To go out to dinner as a child was a rare and special occasion for my family, even when we went to the ubiquitous Your Host, a chain of 31 mediocre family restaurants in the Buffalo area. Fish fries and toast points. Yum! As we got older, into our teen years, my parents would take us out to dinner to a nice restaurant once a year, so we could get a little culture and practice our manners.
I started working in restaurants during college: as a busboy, then a bartender, a waiter, eventually becoming a manager. Fifteen years I spent in the restaurant industry. It was hard work and long hours, but it fit my lifestyle of writing during the day. I liked working on a Saturday night when everyone else was out enjoying themselves. I liked my weekends being on Monday and Tuesday when anywhere I wanted to go was less crowded than on regular weekends.
I spent my seven years in California working at the Sea Cloud, an upscale restaurant with spectacular views of Monterey Bay and the Santa Cruz beaches. I learned a lot about restaurant operations, about food and dining culture, about mixing strong and refreshing cocktails.
I carried this knowledge with me throughout the years and when I switched to a different career, I still loved going to restaurants and bars. I compared every restaurant outing with my own experience and skills, and sometimes, I’ve been told, I could be a harsh critic. I didn’t like something the server said, or how a dish was served, or the glass my drink came in. But I always overtipped.
When my kids were tiny, we would sometimes go to restaurants simply to get a break from the home routine of cooking and washing dishes. It was a challenge keeping the kids entertained, but we always brought a lot of books, ordered quickly, and left as soon as we were finished eating.
Whether home or traveling, Harriet and I make a point of seeking out the best restaurants. We both love food, we love the dining experience.
Now, all that has changed. I have friends who own restaurants–and I feel bad for them. This COVID-19 pandemic is destroying many restaurant businesses. Even with restrictions lifted and indoor dining being permitted again–at significantly reduced capacity, with employees and patrons in masks, with all kinds of disinfecting going on–I have no desire to go to a restaurant.

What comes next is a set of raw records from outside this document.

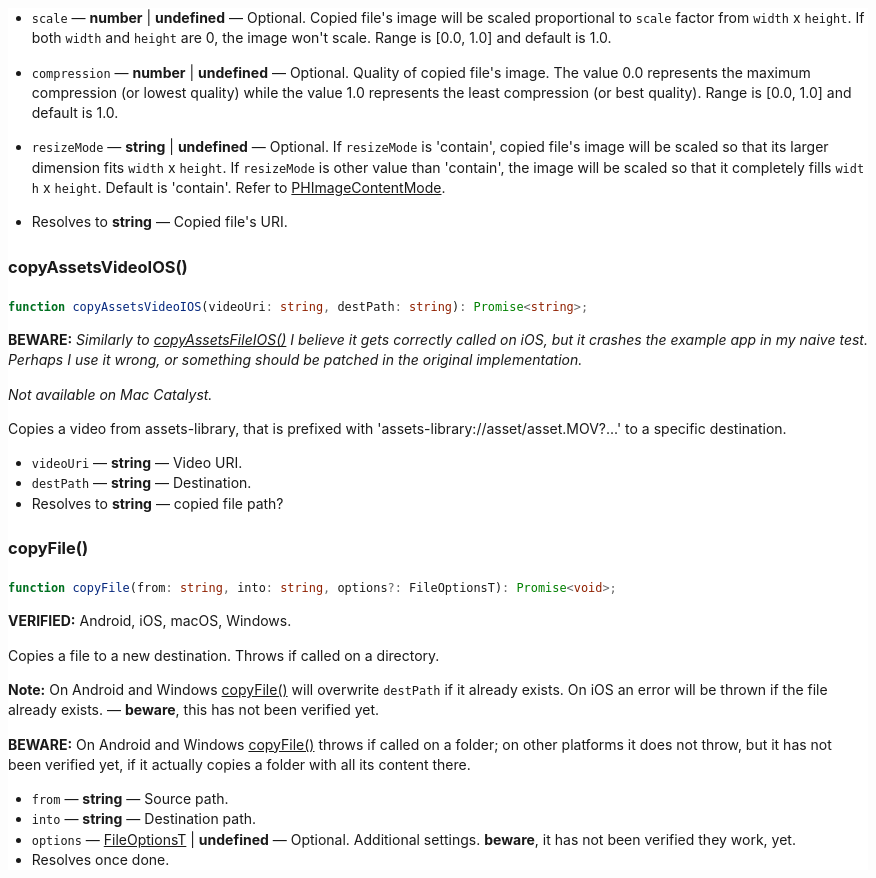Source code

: - `scale` &mdash; **number** | **undefined** &mdash; Optional. Copied file's
  image will be scaled proportional to `scale` factor from `width` x `height`.
  If both `width` and `height` are 0, the image won't scale. Range is [0.0, 1.0]
  and default is 1.0.

- `compression` &mdash; **number** | **undefined** &mdash; Optional. Quality of
  copied file's image. The value 0.0 represents the maximum compression
  (or lowest quality) while the value 1.0 represents the least compression
  (or best quality). Range is [0.0, 1.0] and default is 1.0.

- `resizeMode` &mdash; **string** | **undefined** &mdash; Optional.
  If `resizeMode` is 'contain', copied file's image will be scaled so that its
  larger dimension fits `width` x `height`. If `resizeMode` is other value than
  'contain', the image will be scaled so that it completely fills
  `width` x `height`. Default is 'contain'.
  Refer to [PHImageContentMode](https://developer.apple.com/documentation/photokit/phimagecontentmode).

- Resolves to **string** &mdash; Copied file's URI.

### copyAssetsVideoIOS()
[copyAssetsVideoIOS()]: #copyassetsvideoios
```ts
function copyAssetsVideoIOS(videoUri: string, destPath: string): Promise<string>;
```
**BEWARE:** _Similarly to [copyAssetsFileIOS()] I believe it gets correctly called
on iOS, but it crashes the example app in my naive test. Perhaps I use it wrong,
or something should be patched in the original implementation._

*Not available on Mac Catalyst.*

Copies a video from assets-library, that is prefixed with
'assets-library://asset/asset.MOV?...' to a specific destination.

- `videoUri` &mdash; **string** &mdash; Video URI.
- `destPath` &mdash; **string** &mdash; Destination.
- Resolves to **string** &mdash; copied file path?

### copyFile()
[copyFile()]: #copyfile
```ts
function copyFile(from: string, into: string, options?: FileOptionsT): Promise<void>;
```
**VERIFIED:** Android, iOS, macOS, Windows.

Copies a file to a new destination. Throws if called on a directory.

**Note:** On Android and Windows [copyFile()] will overwrite `destPath` if it
already exists. On iOS an error will be thrown if the file already exists.
&mdash; **beware**, this has not been verified yet.

**BEWARE:** On Android and Windows [copyFile()] throws if called on a folder; on other
platforms it does not throw, but it has not been verified yet, if it actually
copies a folder with all its content there.

- `from` &mdash; **string** &mdash; Source path.
- `into` &mdash; **string** &mdash; Destination path.
- `options` &mdash; [FileOptionsT] | **undefined** &mdash; Optional. Additional
  settings. **beware**, it has not been verified they work, yet.
- Resolves once done.


[Date]: https://developer.mozilla.org/en-US/docs/Web/JavaScript/Reference/Global_Objects/Date
[New Architecture]: https://reactnative.dev/docs/the-new-architecture/landing-page
[Old Architecture]: https://reactnative.dev/docs/native-modules-intro
[React Native]: https://reactnative.dev/
[react-native-fs]: https://github.com/itinance/react-native-fs
[Getting Started]: #getting-started
[Project History & Roadmap]: #project-history--roadmap
[Examples]: #examples
[API Reference]: #api-reference
[Constants]: #constants
[CachesDirectoryPath]: #cachesdirectorypath
[DocumentDirectoryPath]: #documentdirectorypath
[DownloadDirectoryPath]: #downloaddirectorypath
[ExternalCachesDirectoryPath]: #externalcachesdirectorypath
[ExternalDirectoryPath]: #externaldirectorypath
[ExternalStorageDirectoryPath]: #externalstoragedirectorypath
[LibraryDirectoryPath]: #librarydirectorypath
[MainBundlePath]: #mainbundlepath
[PicturesDirectoryPath]: #picturesdirectorypath
[RoamingDirectoryPath]: #roamingdirectorypath
[TemporaryDirectoryPath]: #temporarydirectorypath
[Functions]: #functions
[appendFile()]: #appendfile
[completeHandlerIOS()]: #completehandlerios
[copyAssetsFileIOS()]: #copyassetsfileios
[copyFileAssets()]: #copyfileassets
[copyFileRes()]: #copyfileres
[copyFolder()]: #copyfolder
[downloadFile()]: #downloadfile
[exists()]: #exists
[existsAssets()]: #existsassets
[existsRes()]: #existsres
[getAllExternalFilesDirs()]: #getallexternalfilesdirs
[getFSInfo()]: #getfsinfo
[hash()]: #hash
[isResumable()]: #isresumable
[mkdir()]: #mkdir
[moveFile()]: #movefile
[pathForGroup()]: #pathforgroup
[pickFile()]: #pickfile
[read()]: #read
[readdir()]: #readdir-1
[readDir()]: #readdir-2
[readDirAssets()]: #readdirassets
[readFile()]: #readfile
[readFileAssets()]: #readfileassets
[readFileRes()]: #readfileres
[resumeDownload()]: #resumedownload
[scanFile()]: #scanfile
[stat()]: #stat
[stopDownload()]: #stopdownload
[stopUpload()]: #stopupload
[touch()]: #touch
[unlink()]: #unlink
[uploadFiles()]: #uploadfiles
[write()]: #write
[writeFile()]: #writefile
[Types]: #types
[DownloadBeginCallbackResultT]: #downloadbegincallbackresultt
[DownloadFileOptionsT]: #downloadfileoptionst
[DownloadProgressCallbackResultT]: #downloadprogresscallbackresultt
[DownloadResultT]: #downloadresultt
[EncodingT]: #encodingt
[FileOptionsT]: #fileoptionst
[FSInfoResultT]: #fsinforesultt
[MkdirOptionsT]: #mkdiroptionst
[PickFileOptionsT]: #pickfileoptionst
[ReadDirAssetsResItemT]: #readdirassetsresitemt
[ReadDirResItemT]: #readdirresitemt
[ReadFileOptionsT]: #readfileoptionst
[StatResultT]: #statresultt
[StringMapT]: #stringmapt
[UploadBeginCallbackArgT]: #uploadbegincallbackargt
[UploadFileItemT]: #uploadfileitemt
[UploadFileOptionsT]: #uploadfileoptionst
[UploadProgressCallbackArgT]: #uploadprogresscallbackargt
[UploadResultT]: #uploadresultt
[WriteFileOptionsT]: #writefileoptionst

It’s not that I fear the coronavirus so much (I do somewhat), but the restaurant experience now is just too altered, too sad. I don’t want to wear a mask every time I get up from my table, I don’t want my servers and the cooks having to wear masks, I don’t want them putting themselves at risk for my pleasure (no pleasure in dining out now), I don’t want to be scrutinizing a restaurant’s compliance with guidelines . . . none of it appeals to me. How can I enjoy my cocktail, savor my meal?
It’s just not happening. And I feel bad about that. So it’s still takeout only for me–on those nights I can’t bring myself to shop, cook and wash the dishes.